Under Markov decision processes, the data can be written as a state-action-reward tuple where \(D=\{S_{i,t},A_{i,t},R_{i,t}\}_{0\leq t\leq T,1\leq i\leq N}\). As an extension of single stage settings, causal effect learning under MDPs aims to estimate the reward difference between treatment \(\{A_t\}_{0\leq t\leq T}\equiv 1\) and the control \(\{A_t\}_{0\leq t\leq T}\equiv 0\), which are executed at all stages.

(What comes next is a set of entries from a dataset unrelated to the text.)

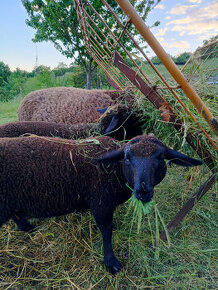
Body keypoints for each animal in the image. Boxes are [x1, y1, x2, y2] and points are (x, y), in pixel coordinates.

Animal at [0, 135, 202, 274]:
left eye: (161, 158)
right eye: (127, 157)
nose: (143, 191)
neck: (115, 169)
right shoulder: (101, 204)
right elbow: (106, 231)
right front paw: (111, 263)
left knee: (16, 214)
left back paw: (27, 227)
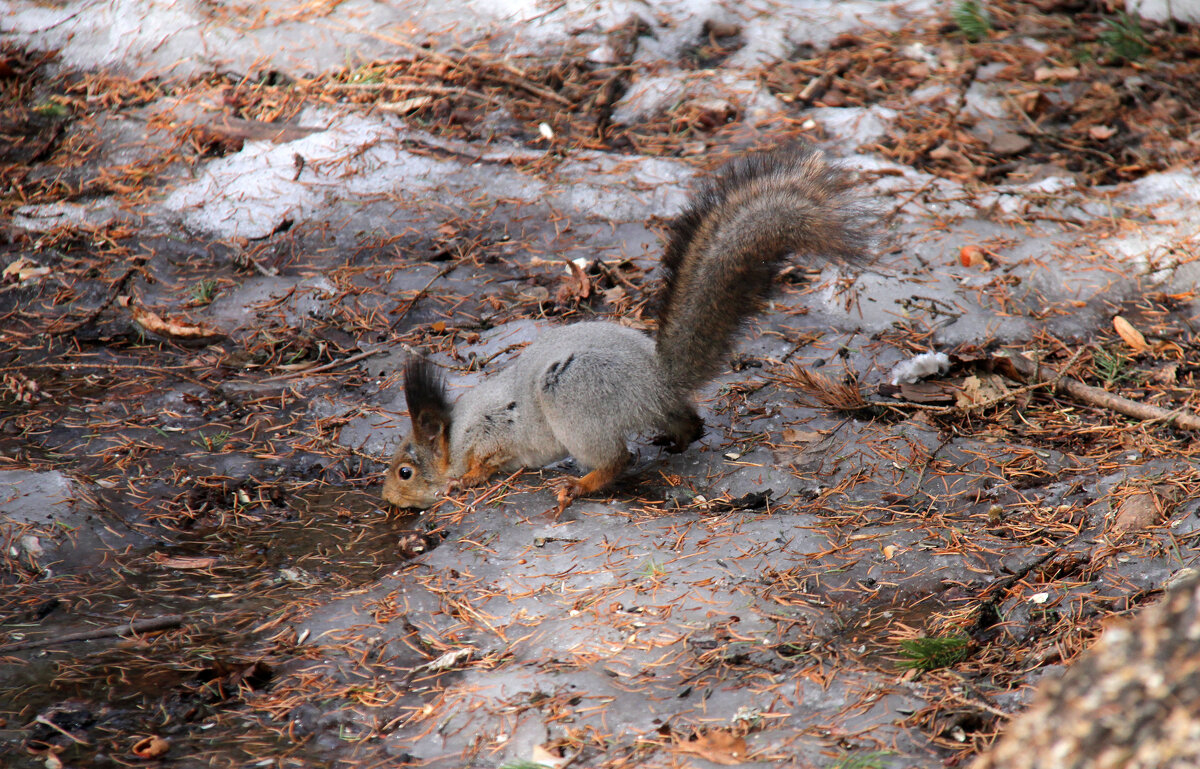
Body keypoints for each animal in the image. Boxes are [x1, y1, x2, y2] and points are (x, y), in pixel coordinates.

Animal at [384, 146, 873, 513]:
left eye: (405, 471)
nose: (388, 497)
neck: (455, 435)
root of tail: (656, 378)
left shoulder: (493, 432)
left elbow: (485, 463)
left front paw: (463, 482)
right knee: (686, 420)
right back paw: (679, 438)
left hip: (575, 398)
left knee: (618, 458)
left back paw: (580, 486)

However, setting the action to be all \(1\) or all \(0\) at all stages is just a special case in sequential decision making, which is limited in real applications. For example, the doctor may assign one kind of treatment to patients at the beginning, while changing to a new treatment according to the health status of patients at later decision points. This yields a more general topic in causal inference: causal policy learning. In causal policy learning, we do not pay specific attention to the reward difference between treatment and control. Instead, we define the value function \(V^{\pi}(s)\) as the expected reward one would receive by executing policy (or treatment) \(\pi:\mathcal{S}\rightarrow \mathcal{A}\), where

(51)#\[\begin{equation} \begin{aligned} V^{\pi}(s) = \sum_{0\leq t\leq T} \gamma^t\mathbb{E}[R_t^*(\pi)|S_0=s], \end{aligned} \end{equation}\]

and \(R_t^*(\pi)\) denotes the potential outcome one would receive by executing policy \(\pi\).

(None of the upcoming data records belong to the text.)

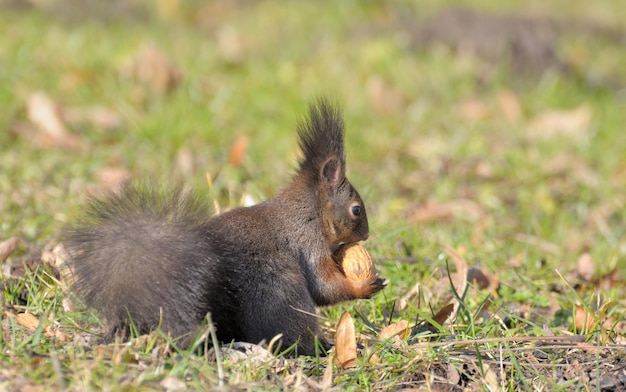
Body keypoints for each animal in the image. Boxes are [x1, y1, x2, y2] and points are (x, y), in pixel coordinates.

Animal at [63, 98, 386, 356]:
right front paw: (364, 286)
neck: (310, 211)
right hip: (283, 292)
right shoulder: (308, 242)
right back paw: (322, 346)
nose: (366, 234)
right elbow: (325, 286)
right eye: (356, 210)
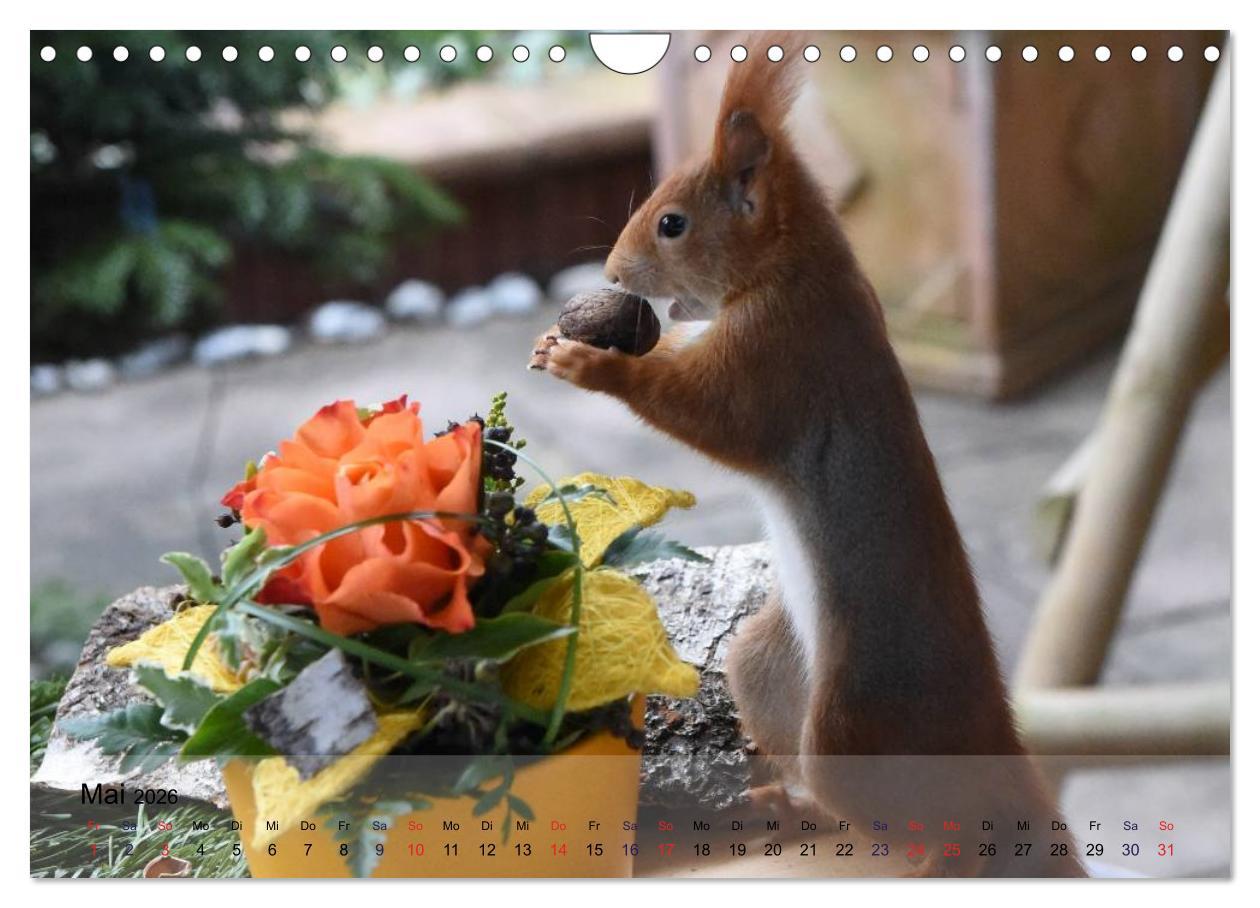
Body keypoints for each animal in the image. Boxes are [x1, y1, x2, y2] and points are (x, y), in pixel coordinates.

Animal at [530, 33, 1084, 878]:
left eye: (672, 223)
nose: (614, 276)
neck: (796, 267)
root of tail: (991, 733)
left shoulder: (778, 354)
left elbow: (710, 413)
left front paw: (591, 365)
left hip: (856, 726)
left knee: (930, 818)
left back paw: (929, 855)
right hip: (767, 662)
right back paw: (787, 807)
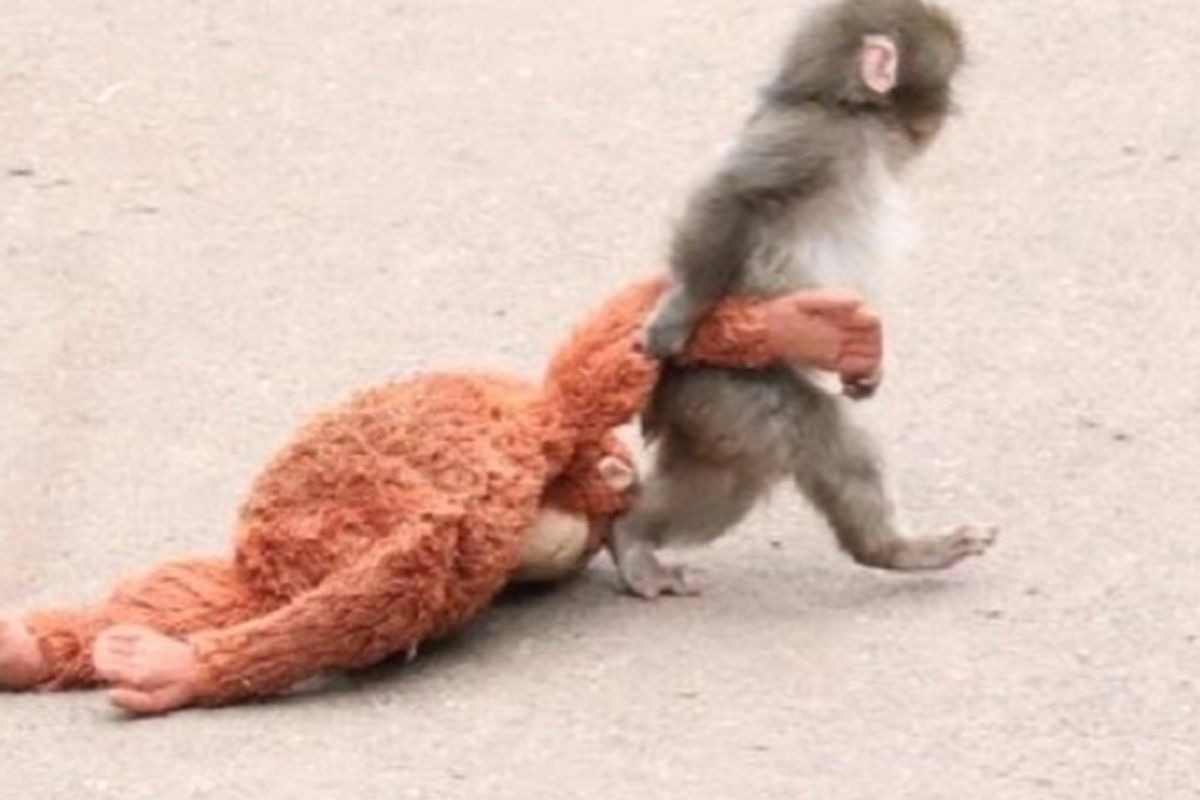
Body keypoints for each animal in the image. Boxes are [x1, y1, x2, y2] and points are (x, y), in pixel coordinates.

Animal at [610, 0, 996, 598]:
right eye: (948, 78)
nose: (950, 110)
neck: (847, 111)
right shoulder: (811, 139)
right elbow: (731, 193)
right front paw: (677, 313)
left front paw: (866, 370)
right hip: (725, 383)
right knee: (818, 435)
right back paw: (896, 550)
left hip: (714, 410)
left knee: (727, 478)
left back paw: (634, 531)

Therefore, the HTE under MDPs can be derived as \(\text{HTE} = V^1(s)-V^0(s)\), and the corresponding ATE is given by \(\text{ATE}= \mathbb{E}\{V^1(s)-V^0(s)\}\).

  • Causal Effect Learning (CEL) under MDPs: a multiple-stage treatment effect estimation problem, where we are focusing on the reward difference between treatment and control;

  • Causal Policy Learning (CPL) under MDPs: not restricted to estimation and offline evaluation; but when talking about offline policy evaluation under MDPs, CEL is a special case of CEL. Most of the existing literature interested in the causal effect in sequential decision making problem will start from the policy evaluation first, and then take the difference to obtain the corresponding treatment effect.

Since CEL under MDPs is a special case of CPL, we will leave the detailed introduction to CPL-Paradigm 2 for the consistency of content. Specifically, several classical approaches in offline policy evaluation will be elaborated in that section, including fitted Q evaluation, importance sampling estimator under MDPs, double robust estimator under MDPs, etc.

It is worth noting that all of the above approaches are based on the “big three assumptions” in causal inference (namely, SUTVA, NUC, Positivity), as well as the conditional independence assumptions listed above (i.e. MA and CIMA). However, these assumptions are often violated especially in observational studies. Recently, significant efforts have been made to relax these conditions. For instance, the interference problem was widely considered in literature when SUTVA is violated. Instrumental variables, mediators and proxy variables can be employed to correct bias caused by the unmeasured confounders when NUC assumption doesn’t hold. Trimming methods have been proposed to address cases where strict Positivity assumption was violated. Moreover, researchers have been exploring high-order MDPs and partially observable MDPs (POMDPs) to relax the strong conditional independence assumptions in MDPs. Although it would be ideal to cover these topics in greater depth, they slightly fall outside the scope of our discussion, and we leave them as potential areas for future work.